The Fungus
Stachybotrys chartarum (Ehrenb. ex Link) Hughes (synonyms= S. atra, S. alternans) was first described as S. atra by Corda in 1837 (5) from wallpaper collected in a home in Prague. It is a member of the Deuteromycetes, order Moniliales, family Dematiaceae, and is common on plant debris and in soil. The taxonomic treatment of the genus by Jong and Davis (38) is a good reference on identification while Hintikka (27) provides general information on biology. The fungus grows well on common mycological media such as potato dextrose, V-8 or cornmeal agar, and sporulates profusely forming dark masses of conidia. The fungus is relatively easy to identify because of the unique phialides of the genus and conidial morphology of the species. Conidiophores are determinate, macronematous, solitary or in groups, erect, irregularly branched or simple, septate, dark olivaceous, and often rough walled on the upper part. The phialides are large, 9-14 µm in length, in whorls, ellipsoid, olivaceous, and often with conspicuous collarettes. Conidia are ellipsoidal, unicellular, 7 to 12 by 4 to 6 µm, dark brown to black and often showing a ridged topography when mature. The ridged nature is readily apparent with scanning electron microscopy, but can also be observed with an oil immersion lens at 1000x. On lower power the spores appear verrucose. Young spores and some mature spores may be smooth. The phialides produce conidia singly and successively into a slime droplet that covers the phialides. Eventually the slime dries and the conidia are covered with the slime residue and remain on the conidiophore as a mass or ball of spores . The spores are therefore not readily disseminated in the air compared to other fungi such as Aspergillus. However, when the fungus and substrate dries and is disturbed by mechanical means or air movement, conidia can become bioaerosols. A genus similar to Stachybotrys, but with spores in chains is Memnoniella (38); it also has species that produces trichothecenes (35). Haugland et al. (21) have proposed relegation of Memnoniella to synonymy with Stachybotrys based on morphological characteristics and comparative sequence analysis of the nuclear ribosomal RNA operon.

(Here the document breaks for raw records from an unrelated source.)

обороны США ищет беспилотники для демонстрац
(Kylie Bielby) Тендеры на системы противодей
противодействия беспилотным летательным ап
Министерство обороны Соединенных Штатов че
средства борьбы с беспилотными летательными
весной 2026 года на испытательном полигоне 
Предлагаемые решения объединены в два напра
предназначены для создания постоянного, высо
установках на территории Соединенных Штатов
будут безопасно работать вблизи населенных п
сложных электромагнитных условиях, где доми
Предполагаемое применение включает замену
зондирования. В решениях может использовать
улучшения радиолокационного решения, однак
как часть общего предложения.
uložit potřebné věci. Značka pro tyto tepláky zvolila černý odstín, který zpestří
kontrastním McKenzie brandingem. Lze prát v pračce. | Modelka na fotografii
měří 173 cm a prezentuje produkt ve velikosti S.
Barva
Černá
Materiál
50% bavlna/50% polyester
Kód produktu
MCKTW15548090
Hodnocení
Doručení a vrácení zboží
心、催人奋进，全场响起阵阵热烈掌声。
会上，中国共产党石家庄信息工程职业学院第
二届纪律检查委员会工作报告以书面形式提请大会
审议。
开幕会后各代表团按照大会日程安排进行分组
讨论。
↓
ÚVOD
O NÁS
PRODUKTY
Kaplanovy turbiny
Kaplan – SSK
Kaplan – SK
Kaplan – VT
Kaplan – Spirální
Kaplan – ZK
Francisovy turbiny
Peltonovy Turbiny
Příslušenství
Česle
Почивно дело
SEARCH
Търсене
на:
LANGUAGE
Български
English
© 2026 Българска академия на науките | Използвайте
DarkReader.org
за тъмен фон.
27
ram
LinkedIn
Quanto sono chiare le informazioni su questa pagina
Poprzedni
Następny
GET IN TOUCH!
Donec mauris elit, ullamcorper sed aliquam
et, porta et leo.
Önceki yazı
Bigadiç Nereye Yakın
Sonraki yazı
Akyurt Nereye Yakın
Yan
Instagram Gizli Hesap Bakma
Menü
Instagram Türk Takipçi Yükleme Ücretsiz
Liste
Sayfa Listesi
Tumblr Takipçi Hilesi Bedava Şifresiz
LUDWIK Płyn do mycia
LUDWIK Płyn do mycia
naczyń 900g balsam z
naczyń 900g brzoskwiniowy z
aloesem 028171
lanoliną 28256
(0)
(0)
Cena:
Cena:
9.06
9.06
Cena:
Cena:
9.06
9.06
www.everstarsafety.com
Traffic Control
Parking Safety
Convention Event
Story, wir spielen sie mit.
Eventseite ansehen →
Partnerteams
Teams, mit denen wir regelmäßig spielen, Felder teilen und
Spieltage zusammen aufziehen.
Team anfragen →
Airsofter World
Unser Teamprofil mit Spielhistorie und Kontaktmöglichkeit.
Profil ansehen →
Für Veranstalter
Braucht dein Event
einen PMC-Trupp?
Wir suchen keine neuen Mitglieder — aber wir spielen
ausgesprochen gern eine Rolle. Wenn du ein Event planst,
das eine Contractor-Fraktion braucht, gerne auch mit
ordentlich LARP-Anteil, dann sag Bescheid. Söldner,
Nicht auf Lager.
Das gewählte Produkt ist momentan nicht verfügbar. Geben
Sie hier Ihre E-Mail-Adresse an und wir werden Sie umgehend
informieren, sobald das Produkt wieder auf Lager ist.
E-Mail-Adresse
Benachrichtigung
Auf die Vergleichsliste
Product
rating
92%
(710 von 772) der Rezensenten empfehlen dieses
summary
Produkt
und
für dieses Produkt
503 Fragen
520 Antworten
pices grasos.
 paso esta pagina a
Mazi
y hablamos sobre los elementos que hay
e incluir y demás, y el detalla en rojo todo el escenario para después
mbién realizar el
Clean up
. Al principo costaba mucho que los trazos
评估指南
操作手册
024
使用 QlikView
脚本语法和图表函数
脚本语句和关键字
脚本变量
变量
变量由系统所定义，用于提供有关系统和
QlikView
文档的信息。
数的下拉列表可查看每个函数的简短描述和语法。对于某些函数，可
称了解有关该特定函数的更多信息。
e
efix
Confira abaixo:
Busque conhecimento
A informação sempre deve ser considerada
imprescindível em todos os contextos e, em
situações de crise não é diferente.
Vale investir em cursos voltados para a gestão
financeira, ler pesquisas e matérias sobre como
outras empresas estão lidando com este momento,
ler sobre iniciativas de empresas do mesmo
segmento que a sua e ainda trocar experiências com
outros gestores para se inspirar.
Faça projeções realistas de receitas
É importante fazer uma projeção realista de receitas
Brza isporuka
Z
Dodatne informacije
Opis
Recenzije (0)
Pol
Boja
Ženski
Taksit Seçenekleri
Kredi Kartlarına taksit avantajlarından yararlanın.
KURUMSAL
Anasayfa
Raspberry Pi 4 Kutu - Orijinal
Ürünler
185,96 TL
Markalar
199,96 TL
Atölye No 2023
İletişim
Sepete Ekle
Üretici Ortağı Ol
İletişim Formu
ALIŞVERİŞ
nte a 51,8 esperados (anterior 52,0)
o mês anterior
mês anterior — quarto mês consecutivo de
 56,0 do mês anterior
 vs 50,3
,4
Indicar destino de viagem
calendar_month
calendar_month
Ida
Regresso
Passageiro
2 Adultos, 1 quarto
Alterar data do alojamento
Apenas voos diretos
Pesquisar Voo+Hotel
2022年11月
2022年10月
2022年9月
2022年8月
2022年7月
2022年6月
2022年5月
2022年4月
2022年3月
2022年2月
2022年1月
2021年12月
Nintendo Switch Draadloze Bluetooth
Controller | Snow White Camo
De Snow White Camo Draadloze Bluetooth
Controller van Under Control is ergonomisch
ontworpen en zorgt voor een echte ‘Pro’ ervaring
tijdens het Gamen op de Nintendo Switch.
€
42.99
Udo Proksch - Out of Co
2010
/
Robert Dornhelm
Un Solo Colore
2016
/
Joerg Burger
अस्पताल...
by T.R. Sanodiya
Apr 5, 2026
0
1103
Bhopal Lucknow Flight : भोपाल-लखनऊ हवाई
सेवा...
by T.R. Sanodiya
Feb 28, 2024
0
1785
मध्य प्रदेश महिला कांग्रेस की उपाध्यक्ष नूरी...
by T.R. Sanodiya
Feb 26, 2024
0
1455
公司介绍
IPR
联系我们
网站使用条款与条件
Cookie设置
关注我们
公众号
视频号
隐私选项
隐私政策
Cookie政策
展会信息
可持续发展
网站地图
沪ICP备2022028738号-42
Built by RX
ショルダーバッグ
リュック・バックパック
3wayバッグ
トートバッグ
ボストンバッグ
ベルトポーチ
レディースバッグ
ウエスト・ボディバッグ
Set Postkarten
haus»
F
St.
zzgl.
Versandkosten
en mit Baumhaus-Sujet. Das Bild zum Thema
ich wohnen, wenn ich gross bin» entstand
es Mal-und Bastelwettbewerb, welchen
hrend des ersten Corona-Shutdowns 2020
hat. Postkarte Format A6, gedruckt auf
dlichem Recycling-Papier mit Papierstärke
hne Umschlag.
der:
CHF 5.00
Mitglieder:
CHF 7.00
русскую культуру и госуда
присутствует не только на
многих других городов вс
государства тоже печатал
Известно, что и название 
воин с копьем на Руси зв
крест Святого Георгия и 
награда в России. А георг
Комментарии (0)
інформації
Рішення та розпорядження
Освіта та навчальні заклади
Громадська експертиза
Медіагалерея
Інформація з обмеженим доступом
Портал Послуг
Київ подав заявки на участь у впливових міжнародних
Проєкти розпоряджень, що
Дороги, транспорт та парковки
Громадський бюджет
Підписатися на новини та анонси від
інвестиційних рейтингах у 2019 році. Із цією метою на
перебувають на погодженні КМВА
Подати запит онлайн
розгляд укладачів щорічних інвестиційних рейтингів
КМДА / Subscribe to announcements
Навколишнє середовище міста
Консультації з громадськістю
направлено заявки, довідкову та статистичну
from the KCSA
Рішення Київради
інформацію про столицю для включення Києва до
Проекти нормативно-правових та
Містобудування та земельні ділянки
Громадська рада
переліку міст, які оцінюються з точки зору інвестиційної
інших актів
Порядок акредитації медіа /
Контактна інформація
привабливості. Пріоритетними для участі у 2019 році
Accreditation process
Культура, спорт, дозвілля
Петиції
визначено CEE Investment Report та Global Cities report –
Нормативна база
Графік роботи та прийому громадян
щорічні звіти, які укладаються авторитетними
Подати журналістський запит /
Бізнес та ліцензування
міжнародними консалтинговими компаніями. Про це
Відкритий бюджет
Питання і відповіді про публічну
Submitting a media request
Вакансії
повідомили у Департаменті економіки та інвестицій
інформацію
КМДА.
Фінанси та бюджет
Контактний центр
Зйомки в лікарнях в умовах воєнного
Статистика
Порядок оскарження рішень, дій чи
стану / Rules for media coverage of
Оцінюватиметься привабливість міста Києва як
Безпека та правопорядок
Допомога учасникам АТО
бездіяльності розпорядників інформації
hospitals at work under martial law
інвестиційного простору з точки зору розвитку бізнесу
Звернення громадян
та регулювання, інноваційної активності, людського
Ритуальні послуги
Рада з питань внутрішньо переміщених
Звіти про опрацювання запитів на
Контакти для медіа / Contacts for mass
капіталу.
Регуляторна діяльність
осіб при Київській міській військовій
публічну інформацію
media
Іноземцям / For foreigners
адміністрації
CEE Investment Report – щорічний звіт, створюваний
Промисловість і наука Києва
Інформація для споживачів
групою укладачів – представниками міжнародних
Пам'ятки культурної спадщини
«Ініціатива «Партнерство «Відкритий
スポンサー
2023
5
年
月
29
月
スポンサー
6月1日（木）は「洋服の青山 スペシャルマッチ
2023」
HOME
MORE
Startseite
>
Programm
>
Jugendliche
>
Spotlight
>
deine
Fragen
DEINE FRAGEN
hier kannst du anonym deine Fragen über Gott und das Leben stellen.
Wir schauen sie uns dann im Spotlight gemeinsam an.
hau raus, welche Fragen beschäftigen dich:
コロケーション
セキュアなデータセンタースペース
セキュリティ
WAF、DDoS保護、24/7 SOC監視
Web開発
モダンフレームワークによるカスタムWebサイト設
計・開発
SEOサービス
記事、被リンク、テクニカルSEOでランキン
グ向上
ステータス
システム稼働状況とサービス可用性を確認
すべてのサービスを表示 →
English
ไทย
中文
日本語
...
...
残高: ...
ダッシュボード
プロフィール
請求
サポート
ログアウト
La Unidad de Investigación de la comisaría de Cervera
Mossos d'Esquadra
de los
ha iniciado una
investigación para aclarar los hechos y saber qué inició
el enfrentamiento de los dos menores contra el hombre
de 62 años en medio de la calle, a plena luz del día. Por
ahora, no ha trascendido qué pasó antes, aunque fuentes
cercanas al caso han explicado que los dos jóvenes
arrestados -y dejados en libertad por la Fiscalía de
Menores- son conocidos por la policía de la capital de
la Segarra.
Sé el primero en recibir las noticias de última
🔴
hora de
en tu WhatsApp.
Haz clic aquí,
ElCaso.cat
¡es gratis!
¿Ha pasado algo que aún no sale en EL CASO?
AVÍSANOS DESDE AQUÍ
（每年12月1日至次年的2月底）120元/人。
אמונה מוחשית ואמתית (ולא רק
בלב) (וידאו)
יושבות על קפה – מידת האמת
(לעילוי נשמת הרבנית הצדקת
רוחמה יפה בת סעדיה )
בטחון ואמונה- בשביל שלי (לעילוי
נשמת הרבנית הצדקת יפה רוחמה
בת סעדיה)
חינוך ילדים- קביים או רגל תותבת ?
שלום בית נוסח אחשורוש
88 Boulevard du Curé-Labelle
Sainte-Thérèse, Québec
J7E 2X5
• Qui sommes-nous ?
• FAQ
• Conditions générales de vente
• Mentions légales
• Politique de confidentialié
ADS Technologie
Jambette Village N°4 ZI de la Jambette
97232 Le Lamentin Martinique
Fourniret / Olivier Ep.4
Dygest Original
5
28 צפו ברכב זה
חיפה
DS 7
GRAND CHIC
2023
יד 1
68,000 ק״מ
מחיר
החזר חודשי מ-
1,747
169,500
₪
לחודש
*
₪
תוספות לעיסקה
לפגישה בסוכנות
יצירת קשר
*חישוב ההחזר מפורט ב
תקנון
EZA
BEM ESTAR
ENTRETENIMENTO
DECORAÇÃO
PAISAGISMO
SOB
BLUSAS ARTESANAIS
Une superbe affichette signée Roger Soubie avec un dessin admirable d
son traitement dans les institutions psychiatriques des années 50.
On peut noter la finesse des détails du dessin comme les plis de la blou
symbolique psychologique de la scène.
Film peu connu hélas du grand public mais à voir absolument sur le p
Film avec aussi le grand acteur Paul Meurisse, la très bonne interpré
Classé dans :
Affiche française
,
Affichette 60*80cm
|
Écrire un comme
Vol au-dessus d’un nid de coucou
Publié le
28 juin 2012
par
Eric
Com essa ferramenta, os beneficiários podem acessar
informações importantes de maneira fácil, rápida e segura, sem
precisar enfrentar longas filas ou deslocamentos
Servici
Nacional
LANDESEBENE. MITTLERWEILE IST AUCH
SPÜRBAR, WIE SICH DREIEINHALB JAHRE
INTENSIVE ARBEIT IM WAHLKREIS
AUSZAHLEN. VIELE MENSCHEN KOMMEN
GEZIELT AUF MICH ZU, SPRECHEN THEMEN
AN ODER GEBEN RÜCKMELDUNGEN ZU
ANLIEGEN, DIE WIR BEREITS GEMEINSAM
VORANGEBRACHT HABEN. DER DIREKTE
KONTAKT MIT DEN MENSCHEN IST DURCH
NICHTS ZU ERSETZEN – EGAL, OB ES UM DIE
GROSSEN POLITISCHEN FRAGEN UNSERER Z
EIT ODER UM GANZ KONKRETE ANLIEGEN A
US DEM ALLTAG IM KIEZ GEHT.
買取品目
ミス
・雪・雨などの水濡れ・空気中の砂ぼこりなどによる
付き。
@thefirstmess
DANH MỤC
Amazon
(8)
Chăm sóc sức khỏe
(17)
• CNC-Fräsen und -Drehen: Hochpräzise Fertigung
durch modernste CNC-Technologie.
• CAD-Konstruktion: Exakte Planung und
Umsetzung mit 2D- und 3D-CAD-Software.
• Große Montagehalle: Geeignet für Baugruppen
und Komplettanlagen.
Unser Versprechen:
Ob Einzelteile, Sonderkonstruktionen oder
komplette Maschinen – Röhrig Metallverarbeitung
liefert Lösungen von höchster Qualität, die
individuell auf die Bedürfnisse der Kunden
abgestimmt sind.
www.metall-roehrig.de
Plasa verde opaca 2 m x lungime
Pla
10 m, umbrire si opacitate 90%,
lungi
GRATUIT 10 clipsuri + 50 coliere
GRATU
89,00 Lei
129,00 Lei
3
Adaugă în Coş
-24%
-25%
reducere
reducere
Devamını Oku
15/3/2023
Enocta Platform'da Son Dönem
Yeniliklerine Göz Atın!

S. chartarum growing on natural or man made substrates can often be identified by a person familiar with its growth pattern. However, there are some very dark dematiaceous Hyphomycetes which look similar, therefore microscopic examination of the fungus is needed to confirm identification. When the fungus is actively growing, the characteristic phialides and conidia are easy to observe, but when dry, the phialides collapse, are more difficult to observe, and emphasis must be placed on morphology of conidia. Although the traditional method of identification is based on morphology of the sporulating structures, PCR primers specific for S. chartarum are reported and may now be used in commercial microbiological laboratories to identify this fungus (7,20,58). A PCR product analysis using a fluorogenic probe has also been developed to quantify conidia of S. chartarum and can be used in the analysis of samples from mold contaminated indoor environments (22,52,58).
The fungus is strongly cellulolytic and will grow under conditions of low nitrogen. A simple way to grow the fungus is to streak some conidia onto wet Whatman filter paper in a petri dish and within a week spores are produced. If spores are placed on a small ridge made in the paper, the conidiophores will grow at an angle and allow a side view of conidial formation with a stereoscope. This is a convenient method to determine if spores are in chains to distinguish Stachybotrys from Memnoniella. Also, the filter paper method will allow isolation of S. chartarum away from many other fast-growing, but non cellulolytic fungi that would out-compete S. chartarum on rich media.